Q: What do you expect in terms of the easing of the stimulus effect?
A: The bulk of the stimulus will have run its course by the middle of 2010. But the support from external demand, which typically lifts the export recovery, will be disappointing. I wouldn’t be surprised to see another slowdown in China in the second half of 2010 and I think then the government would resort to the same formula to deal with a weak economy.
Q: How many times could it actually do that?
A: With a state-directed system you can do it for a long time but you have to deal with the consequences of that – mounting imbalances, the risk of higher non-performing loans in the banking system, and excess liquidity flooding your asset market.
Q: So it can’t go on forever.
A: This crisis is all about unsustainable macro imbalances and China doesn’t get special dispensation for that. Perhaps their savings cushion and state-directed mechanism of capital allocation creates more time to face up to these imbalances, but they have to face them. The government knows that the external demand underpinnings of the Chinese economy are not going to be as nearly robust as before. I think in the 12th Five-Year Plan, to be enacted in 2011, you will see some very broad and explicit proposals introduced that to change the model and stimulate internal private consumption.

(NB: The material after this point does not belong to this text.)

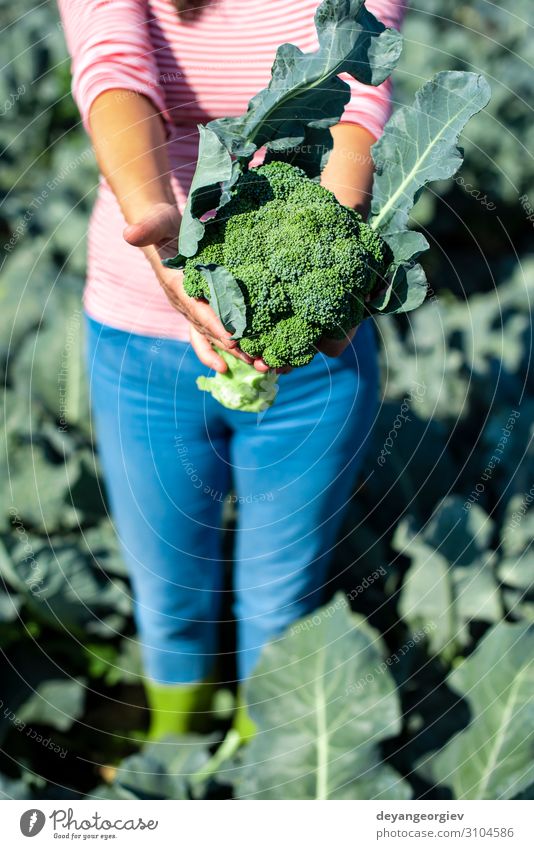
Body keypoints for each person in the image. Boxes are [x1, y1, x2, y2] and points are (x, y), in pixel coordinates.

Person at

Q: What kind of proposals?
A: There are three major initiatives: first, the social safety net – social security, private pensions, medical insurance and unemployment insurance aimed at reducing the excesses of increased fear-driven precautionary saving; second, supporting rural incomes through tax policy, land reform and IT-enabled connectivity in central and western China; and third, offering a blueprint for the development of large-scale consumer products and services industries. China’ s service sector is about 40% of GDP – the smallest of any major economy in the world. If the Chinese promote these initiatives, they will really push towards a more consumer-led society. If they don’t, the risk of continuing imbalances grows and ultimately with painful consequences.
Q: The key elements of a five-year plan are usually telegraphed in advance. Have you seen signs that you will get what you are looking for?
A: Based on discussions I’ve had with Chinese officials, I’m hopeful that plans are underway in several areas. As to whether or not we get the full package, it’s too soon to tell. I don’t think we’ll know until the fall of 2010.
Q: These reforms are so large that, even if implemented tomorrow, you wouldn’t see much of an effect in the short term. How do you balance that with current needs?
A: They will do what it takes to maintain social stability, but they need to move on this structural agenda, forcefully and effectively. The benefits will come much more quickly than people think. I don’t buy the idea that Chinese people save because of DNA. The savings excesses are rational given the lack of a safety net and the insecurity of the workforce. You address those issues and you could turn savings behavior around fairly quickly.
Q: How quickly is fairly quickly?
A: You would make major progress over the five-year plan period.